Becoming an Aussie is a privilege

BECOMING an Australian is “a privilege”.

Maranoa MP David Littleproud said the process – which migrants must undergo to become a citizen – will reflect “our” values as the Coalition Federal Government today outlined its strengthened Australian citizenship reforms.

David Littleproud MP.

David Littleproud MP.

“Our reforms will ensure applicants are competent in English, have been a permanent resident for at least four years and are committed to embracing Australian values,” Mr Littleproud said.

“English language proficiency is essential for economic participation.  It promotes integration into the Australian community and social cohesion.

“Also, a person’s conduct will be scrutinised and considered as part of the citizenship process because criminal activity – including violence against women and children – involvement in gangs or organised crime is not compatible with our Australian values.”

Mr Littleproud strongly supports the Coalition Government’s tough citizenship process and requirement stance that puts assimilation and our values at the heart of what it means to become Australian.

“I’ve been in constant contact with Immigration Minister Peter Dutton because I know how important this issue is to us,” he said.

“It’s not only crucial new citizens integrate and contribute to our nation but also that Australians have confidence in the process which determines whether someone is a suitable candidate for such an important privilege.

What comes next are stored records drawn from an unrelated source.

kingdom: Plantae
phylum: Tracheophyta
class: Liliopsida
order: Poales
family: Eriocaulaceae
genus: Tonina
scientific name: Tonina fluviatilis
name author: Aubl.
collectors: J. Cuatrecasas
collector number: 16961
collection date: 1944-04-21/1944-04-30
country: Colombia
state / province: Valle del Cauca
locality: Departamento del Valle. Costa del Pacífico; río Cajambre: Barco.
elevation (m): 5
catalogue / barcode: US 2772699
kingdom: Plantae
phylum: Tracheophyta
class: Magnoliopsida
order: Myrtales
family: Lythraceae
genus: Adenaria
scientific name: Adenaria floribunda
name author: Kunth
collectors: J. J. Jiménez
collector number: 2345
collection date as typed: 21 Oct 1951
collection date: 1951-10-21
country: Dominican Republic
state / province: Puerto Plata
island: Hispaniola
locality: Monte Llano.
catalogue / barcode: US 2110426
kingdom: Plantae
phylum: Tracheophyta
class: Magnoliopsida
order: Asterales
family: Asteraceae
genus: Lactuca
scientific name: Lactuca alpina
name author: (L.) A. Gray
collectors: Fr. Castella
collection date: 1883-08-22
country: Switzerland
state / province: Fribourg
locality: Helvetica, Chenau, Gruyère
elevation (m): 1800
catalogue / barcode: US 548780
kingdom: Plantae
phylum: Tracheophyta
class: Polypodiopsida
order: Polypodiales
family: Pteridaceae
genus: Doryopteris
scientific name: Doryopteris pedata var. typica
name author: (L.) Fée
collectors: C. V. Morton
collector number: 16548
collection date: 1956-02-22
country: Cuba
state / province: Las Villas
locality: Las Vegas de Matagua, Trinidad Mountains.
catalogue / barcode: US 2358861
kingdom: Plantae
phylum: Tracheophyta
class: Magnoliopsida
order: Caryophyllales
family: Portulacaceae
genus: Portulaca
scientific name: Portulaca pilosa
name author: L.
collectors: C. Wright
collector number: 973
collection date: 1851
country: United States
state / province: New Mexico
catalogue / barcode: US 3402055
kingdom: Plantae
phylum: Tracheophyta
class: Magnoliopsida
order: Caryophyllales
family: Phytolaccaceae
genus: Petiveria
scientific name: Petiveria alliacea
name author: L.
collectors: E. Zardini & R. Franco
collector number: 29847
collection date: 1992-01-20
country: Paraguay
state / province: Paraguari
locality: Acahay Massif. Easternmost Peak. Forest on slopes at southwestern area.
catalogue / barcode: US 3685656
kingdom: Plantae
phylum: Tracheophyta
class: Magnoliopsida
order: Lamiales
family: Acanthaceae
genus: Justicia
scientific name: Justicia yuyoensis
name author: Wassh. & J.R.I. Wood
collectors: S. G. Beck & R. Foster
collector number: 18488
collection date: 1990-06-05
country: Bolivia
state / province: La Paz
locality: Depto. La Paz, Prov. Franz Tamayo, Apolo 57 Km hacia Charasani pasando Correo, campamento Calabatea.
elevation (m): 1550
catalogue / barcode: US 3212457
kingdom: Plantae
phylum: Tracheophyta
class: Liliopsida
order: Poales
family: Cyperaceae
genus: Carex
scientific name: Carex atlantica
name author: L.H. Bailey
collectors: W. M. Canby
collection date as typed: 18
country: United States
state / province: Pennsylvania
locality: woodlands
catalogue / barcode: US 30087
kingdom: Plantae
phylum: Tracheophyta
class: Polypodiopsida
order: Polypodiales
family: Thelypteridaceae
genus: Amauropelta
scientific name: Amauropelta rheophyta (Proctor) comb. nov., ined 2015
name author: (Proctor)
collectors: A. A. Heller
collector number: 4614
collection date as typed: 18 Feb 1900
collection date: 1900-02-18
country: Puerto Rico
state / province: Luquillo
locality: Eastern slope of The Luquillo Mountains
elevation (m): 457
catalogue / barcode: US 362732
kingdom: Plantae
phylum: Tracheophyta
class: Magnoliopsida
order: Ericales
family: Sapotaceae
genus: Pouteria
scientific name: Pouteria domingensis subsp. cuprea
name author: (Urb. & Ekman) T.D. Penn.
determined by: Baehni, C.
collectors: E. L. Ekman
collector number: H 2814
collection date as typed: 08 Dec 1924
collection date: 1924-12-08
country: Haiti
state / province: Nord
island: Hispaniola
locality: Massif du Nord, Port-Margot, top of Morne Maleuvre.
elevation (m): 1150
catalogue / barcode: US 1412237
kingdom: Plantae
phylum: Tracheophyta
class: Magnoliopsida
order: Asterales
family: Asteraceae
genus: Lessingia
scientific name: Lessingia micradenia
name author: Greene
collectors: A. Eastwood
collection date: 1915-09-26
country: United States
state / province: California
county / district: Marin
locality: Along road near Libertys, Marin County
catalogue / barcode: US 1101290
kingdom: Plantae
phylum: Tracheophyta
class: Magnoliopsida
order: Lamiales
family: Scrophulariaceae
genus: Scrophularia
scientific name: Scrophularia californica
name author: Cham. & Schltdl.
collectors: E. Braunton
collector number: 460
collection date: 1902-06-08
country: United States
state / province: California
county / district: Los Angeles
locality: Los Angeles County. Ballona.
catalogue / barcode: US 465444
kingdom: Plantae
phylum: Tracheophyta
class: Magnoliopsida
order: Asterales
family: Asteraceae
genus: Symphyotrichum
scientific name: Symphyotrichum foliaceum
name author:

“Citizenship is at the heart of our national identity and it’s the foundation of our democracy. We must ensure our citizenship program is conducted in our national interest.”

The new requirements will apply to all new applications for Australian citizenship.

FAST FACTS

The reforms will include:

 Requiring all applicants to pass a stand-alone English test, involving reading, writing, listening and speaking;

Requiring applicants to have lived in Australia as a permanent resident for at least four years (instead of one year at present);

Strengthening the citizenship test itself with new and more meaningful questions which assess an applicant’s understanding of – and commitment to – our shared values and responsibilities;

Requiring applicants to show the steps they have taken to integrate into and contribute to the Australian community.  Examples include: Evidence of employment, membership of community organisations and school enrolment for all eligible children.

 Limiting the number of times an applicant can fail the citizenship test to three (at present there’s no limit to the number of times an applicant can fail the test); and

 Introducing an automatic fail for applicants who cheat during the citizenship test.